Most of us awards-watchers have been guilty of underestimating "Dallas Buyers Club" in the Oscar race. That became clear this week when the film continued its run of the industry guilds, earning key nominations from the PGA and today the WGA. Now I think it's starting to look pretty safe for a Best Picture nomination despite the fact that, up until today, the film had failed to make our list of Top 10 candidates when the Experts' picks were combined. Why didn't we see it coming?
Our first indication of the film's strength came at the SAG Awards, where it earned expected nominations for lead actor Matthew McConaughey and supporting actor Jared Leto, but also an out-of-nowhere bid for Best Ensemble Cast. A nomination like that is often telling because it shows strong industry support.

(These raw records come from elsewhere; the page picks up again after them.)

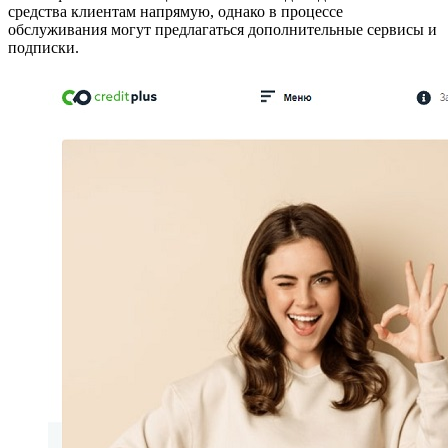
средства клиентам напрямую, однако в процессе
обслуживания могут предлагаться дополнительные сервисы и
подписки.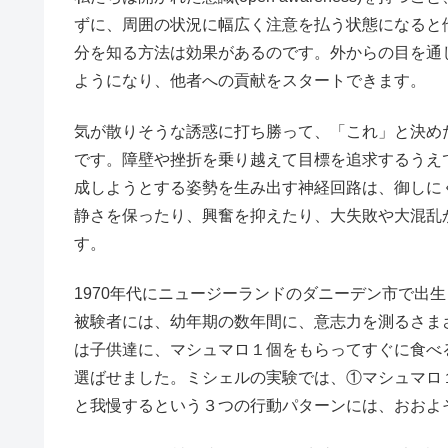
ずに、周囲の状況に幅広く注意を払う状態になると
分を知る方法は効果があるのです。外からの目を通
ようになり、他者への貢献をスタートできます。
気が散りそうな誘惑に打ち勝って、「これ」と決め
です。障壁や挫折を乗り越えて目標を追求するうえ
成しようとする姿勢を生み出す神経回路は、御しに
静さを保ったり、興奮を抑えたり、大失敗や大混乱
す。
1970年代にニュージーランドのダニーデン市で出生
被験者には、幼年期の数年間に、意志力を測るさま
は子供達に、マシュマロ１個をもらってすぐに食べ
選ばせました。ミシェルの実験では、①マシュマロ
と我慢するという３つの行動パターンには、おおよ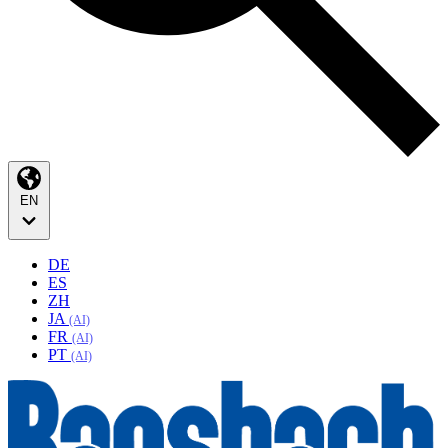
EN
DE
ES
ZH
JA
(AI)
FR
(AI)
PT
(AI)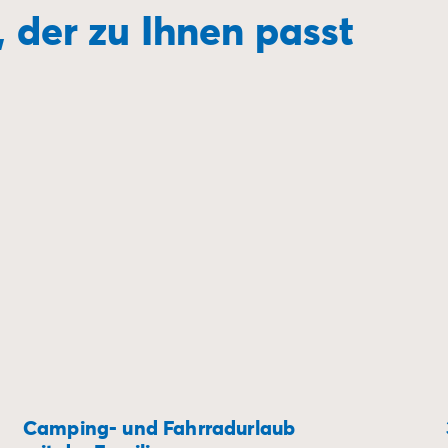
, der zu Ihnen passt
Camping- und Fahrradurlaub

By that I don't mean "Dallas Buyers Club" didn't deserve its nomination, but rather that it wasn't an intuitive choice. "The Butler" and "August: Osage County" were obvious candidates, whether or not they end up at the Oscars, because big, star-studded casts are usually nominated by SAG. "12 Years a Slave" and "American Hustle" also have large ensembles, and they're major contenders to win Best Picture at the Oscars, so they were no surprise either.

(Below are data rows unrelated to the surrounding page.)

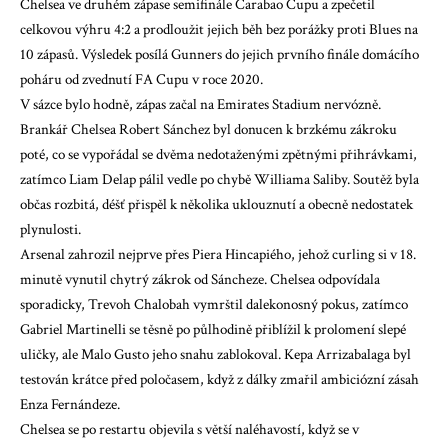
Chelsea ve druhém zápase semifinále Carabao Cupu a zpečetil
celkovou výhru 4:2 a
prodloužit jejich běh bez porážky
proti Blues na
10 zápasů. Výsledek posílá Gunners do jejich prvního finále domácího
poháru od zvednutí FA Cupu v roce 2020.
V sázce bylo hodně, zápas začal na Emirates Stadium nervózně.
Brankář Chelsea Robert Sánchez byl donucen k brzkému zákroku
poté, co se vypořádal se dvěma nedotaženými zpětnými přihrávkami,
zatímco Liam Delap pálil vedle po chybě Williama Saliby. Soutěž byla
občas rozbitá, déšť přispěl k několika uklouznutí a obecně nedostatek
plynulosti.
Arsenal zahrozil nejprve přes Piera Hincapiého, jehož curling si v 18.
minutě vynutil chytrý zákrok od Sáncheze. Chelsea odpovídala
sporadicky, Trevoh Chalobah vymrštil dalekonosný pokus, zatímco
Gabriel Martinelli se těsně po půlhodině přiblížil k prolomení slepé
uličky, ale Malo Gusto jeho snahu zablokoval. Kepa Arrizabalaga byl
testován krátce před poločasem, když z dálky zmařil ambiciózní zásah
Enza Fernándeze.
Chelsea se po restartu objevila s větší naléhavostí, když se v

"Buyers Club," on the other hand, is largely driven by the performances of McConaughey and Leto, who have been earning nominations and wins consistently throughout the season. Four other actors are cited among the nominated ensemble cast: Jennifer Garner, who has the third major role in the film, but also Denis O'Hare, Dallas Roberts, and Steve Zahn, who have markedly less screentime and story. The film is ultimately dominated by just three people, so for SAG to nominate them for ensemble acting indicates not only admiration, but flat out love for the film.
After that the hits kept coming: a Best Picture nomination from the Critics' Choice Awards and the Producers Guild, and a Best Original Screenplay nod from the Writers Guild. Those guild notices are especially important because they're decided by Hollywood filmmakers, the same peers who decide the Oscars. And as we've noted before, the Producers Guild uses the same voting system as the academy, and thus it's been very good at predicting the Oscars.

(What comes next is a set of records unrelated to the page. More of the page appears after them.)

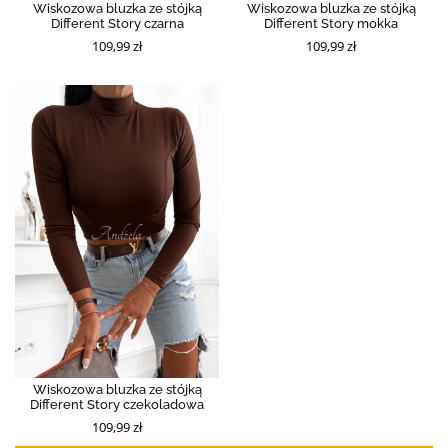
Wiskozowa bluzka ze stójką
Wiskozowa bluzka ze stójką
Different Story czarna
Different Story mokka
109,99 zł
109,99 zł
Wiskozowa bluzka ze stójką
Different Story czekoladowa
109,99 zł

Even more impressive: "Dallas" is one of only two films to have been nominated for top honors at all three of those guilds. The other is "American Hustle." Could it even be nominated by the Directors Guild? That seems unlikely, but at this rate I wouldn't rule it out.
All this is surprising because gritty, character-driven independent dramas usually aren't major contenders for Best Picture. They often receive nominations and wins for acting and/or writing, but not Best Picture. Consider "Blue Valentine," "Frozen River," "Rachel Getting Married," "The Wrestler," and "Boys Don't Cry," just to name a few – all critically acclaimed, but none of them recognized beyond acting or writing.
Then again, I'm neglecting a number of dramatic indies that did make it into the Best Picture race, like "Precious," "An Education," "In the Bedroom," "Winter's Bone" and, of course, "The Hurt Locker," which managed to win. It looks like "Dallas Buyers Club" will join their company this year.
Are you surprised by its rise in the Oscar race, or did you see it coming all along?